Touching the Elephant – TPUs
5 days ago
- #Google TPU
- #Deep Learning
- #AI Hardware
- Google's Tensor Processing Unit (TPU) is a specialized hardware accelerator designed for deep learning, originally developed to address the growing demand for neural network computations.
- The TPU was created to avoid the need for expanding datacenter capacity by doubling down on hardware efficiency, focusing initially on inference tasks before expanding to training.
- TPUv1 featured a 256x256 systolic array for matrix multiplication, optimized for dense GEMM operations, and avoided general-purpose hardware overhead like caches and branch prediction.
- TPUv2 introduced dual-core architecture, BrainFloat16 (bf16) for training, and inter-core interconnects (ICI) to enable distributed training across multiple chips.
- TPUv4 added optical circuit switching (OCS) for flexible pod scaling, SparseCores for embedding-heavy models, and a shared CMEM cache to improve inference efficiency.

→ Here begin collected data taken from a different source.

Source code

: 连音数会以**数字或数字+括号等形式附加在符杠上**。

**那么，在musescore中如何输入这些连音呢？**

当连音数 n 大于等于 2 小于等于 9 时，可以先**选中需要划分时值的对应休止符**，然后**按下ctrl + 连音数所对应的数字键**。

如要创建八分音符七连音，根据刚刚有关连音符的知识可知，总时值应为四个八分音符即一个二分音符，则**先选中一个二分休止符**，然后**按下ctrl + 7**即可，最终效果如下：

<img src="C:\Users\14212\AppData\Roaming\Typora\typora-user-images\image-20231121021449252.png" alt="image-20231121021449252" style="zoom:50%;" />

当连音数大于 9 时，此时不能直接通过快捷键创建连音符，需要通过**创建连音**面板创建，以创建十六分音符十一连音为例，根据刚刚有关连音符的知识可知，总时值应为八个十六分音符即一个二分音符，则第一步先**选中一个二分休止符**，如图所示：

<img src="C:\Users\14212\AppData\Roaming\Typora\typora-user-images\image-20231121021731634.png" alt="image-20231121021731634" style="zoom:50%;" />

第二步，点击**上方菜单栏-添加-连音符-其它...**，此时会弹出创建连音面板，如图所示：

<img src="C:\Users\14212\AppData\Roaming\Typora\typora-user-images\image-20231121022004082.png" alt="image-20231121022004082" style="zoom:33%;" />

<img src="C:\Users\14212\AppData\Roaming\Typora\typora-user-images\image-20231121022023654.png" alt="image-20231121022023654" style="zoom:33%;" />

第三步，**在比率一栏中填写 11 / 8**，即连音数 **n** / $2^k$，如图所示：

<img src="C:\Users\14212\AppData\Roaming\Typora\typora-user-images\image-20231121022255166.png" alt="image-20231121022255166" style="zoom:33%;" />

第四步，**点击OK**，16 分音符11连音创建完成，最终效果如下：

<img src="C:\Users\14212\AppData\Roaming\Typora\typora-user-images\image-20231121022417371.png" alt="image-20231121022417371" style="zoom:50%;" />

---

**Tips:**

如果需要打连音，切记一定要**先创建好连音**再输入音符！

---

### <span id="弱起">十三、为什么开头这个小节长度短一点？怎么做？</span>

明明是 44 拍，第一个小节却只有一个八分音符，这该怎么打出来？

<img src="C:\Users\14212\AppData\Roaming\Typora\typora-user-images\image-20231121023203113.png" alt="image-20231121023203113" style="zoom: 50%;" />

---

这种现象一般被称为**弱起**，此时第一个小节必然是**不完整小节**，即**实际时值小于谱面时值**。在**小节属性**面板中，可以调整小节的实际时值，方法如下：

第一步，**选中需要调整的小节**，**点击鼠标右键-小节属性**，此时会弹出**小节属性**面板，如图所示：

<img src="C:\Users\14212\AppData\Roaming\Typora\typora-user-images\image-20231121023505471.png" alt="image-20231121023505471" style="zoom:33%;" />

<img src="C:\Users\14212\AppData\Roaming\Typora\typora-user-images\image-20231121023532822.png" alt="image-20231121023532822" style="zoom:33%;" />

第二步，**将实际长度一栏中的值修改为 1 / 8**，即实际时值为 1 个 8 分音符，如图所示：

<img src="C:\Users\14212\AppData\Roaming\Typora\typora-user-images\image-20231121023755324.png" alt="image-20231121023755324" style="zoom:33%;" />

- The TPU's design philosophy emphasizes domain-specific optimization, co-design with software (XLA compiler), and system-level scaling to maximize performance per watt.
- Google's TPU software stack includes Borg for resource allocation, libtpunet for ICI routing, and Pathways for distributed execution across datacenter networks (DCN).
- Subsequent TPU generations (v5e, v5p, Trillium, Ironwood) further optimized for efficiency, performance, and scale, with Ironwood supporting up to 9,216 chips and 42.5 Exaflops of FP8 compute.